Consider deploying your web application under mechanisms that allows additional instances easily, with load balancing, such as deploying over kubernetes or a corresponding cloud service. When the demand becomes too high, it becomes easier to add more instances instead of over-optimizing code.
Use your resources wisely
If there is any resource that cannot scale horizontally, keep its workload to a minimum. Direct consumption of that resource will eventually become a bottleneck.
Do not overuse memory or processing power, specially on non-scalable resources. Trying to improve performance by consuming more memory or processing power can hurt scalability in the long run, and should be done with caution.
Optimize your external resources. For example, when using a SQL database, make proper use of indexes, avoid huge data read/write operations or load too much data in memory through temporary tables.
Use asynchronous programming to make better use of threads, for example by using the C# async and await. This link leads to an article about asynchrony.

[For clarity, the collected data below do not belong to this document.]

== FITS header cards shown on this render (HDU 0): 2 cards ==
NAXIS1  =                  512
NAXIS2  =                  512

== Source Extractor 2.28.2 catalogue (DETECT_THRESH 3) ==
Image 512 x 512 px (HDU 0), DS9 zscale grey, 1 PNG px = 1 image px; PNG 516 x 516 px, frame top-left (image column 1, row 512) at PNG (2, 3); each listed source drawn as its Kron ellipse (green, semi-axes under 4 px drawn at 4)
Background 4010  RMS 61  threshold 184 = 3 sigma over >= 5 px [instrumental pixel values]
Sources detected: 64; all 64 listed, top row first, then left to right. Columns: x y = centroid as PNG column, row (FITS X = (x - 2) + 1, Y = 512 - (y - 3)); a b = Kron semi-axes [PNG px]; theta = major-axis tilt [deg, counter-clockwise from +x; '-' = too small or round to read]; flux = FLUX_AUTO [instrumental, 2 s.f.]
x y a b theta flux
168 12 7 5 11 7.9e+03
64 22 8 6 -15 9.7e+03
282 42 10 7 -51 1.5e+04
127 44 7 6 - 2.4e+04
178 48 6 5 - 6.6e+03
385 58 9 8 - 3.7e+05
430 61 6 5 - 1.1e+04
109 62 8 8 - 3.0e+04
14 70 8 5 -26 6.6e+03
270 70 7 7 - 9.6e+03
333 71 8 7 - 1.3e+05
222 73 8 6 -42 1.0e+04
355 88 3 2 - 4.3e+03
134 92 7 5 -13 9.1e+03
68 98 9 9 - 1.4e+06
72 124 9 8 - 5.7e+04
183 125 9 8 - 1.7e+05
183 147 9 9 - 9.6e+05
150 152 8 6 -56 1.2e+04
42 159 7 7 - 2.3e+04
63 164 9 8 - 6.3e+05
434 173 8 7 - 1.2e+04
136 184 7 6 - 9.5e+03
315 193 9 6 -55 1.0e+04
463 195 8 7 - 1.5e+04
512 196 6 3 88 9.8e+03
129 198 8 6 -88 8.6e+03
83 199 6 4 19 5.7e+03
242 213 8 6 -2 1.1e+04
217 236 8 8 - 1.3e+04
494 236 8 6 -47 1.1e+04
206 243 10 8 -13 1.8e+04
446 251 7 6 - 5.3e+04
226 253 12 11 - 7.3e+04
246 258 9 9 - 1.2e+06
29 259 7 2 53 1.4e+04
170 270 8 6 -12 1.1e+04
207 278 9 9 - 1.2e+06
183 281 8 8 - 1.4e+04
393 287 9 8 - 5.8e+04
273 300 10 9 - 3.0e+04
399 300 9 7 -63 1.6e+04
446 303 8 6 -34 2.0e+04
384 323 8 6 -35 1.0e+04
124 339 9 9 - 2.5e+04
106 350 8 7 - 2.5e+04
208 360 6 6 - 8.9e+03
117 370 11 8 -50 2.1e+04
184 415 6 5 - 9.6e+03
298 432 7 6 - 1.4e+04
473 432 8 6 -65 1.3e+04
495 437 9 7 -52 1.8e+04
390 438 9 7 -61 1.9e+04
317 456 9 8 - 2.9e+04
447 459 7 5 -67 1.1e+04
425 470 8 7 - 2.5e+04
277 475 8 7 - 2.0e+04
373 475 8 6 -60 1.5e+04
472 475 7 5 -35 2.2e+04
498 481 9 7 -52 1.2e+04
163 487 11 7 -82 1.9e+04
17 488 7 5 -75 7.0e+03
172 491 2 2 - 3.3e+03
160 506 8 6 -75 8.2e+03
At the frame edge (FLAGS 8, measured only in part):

Stream big collections instead of loading all in memory, for example by using the C# yield. This link leads to an article about yielding and IEnumerable.
Use infrastructure in your favor
It is good to cache data or results that changes infrequently. They are relatively easy to manage, and cached results not only avoid consuming resources from the infrastructure to generate the same data everytime, but also speed up processing time. This is specially useful when caching results of non-scalable resources.
Apply request coalescing in non-mutable and frequently called functions. Request coalescing means that different function calls that predictably return the same result do not need to be executed twice - attach the second request to the first and return the same data to both. I created a thread-safe C# library that allows both request coalescing and in-memory cache, called TimedDictionary.
Execute only what is necessary, and avoid using generic functions that generate and return much more data than is required to fulfill the request. Try to keep a balance between practicality and optimization.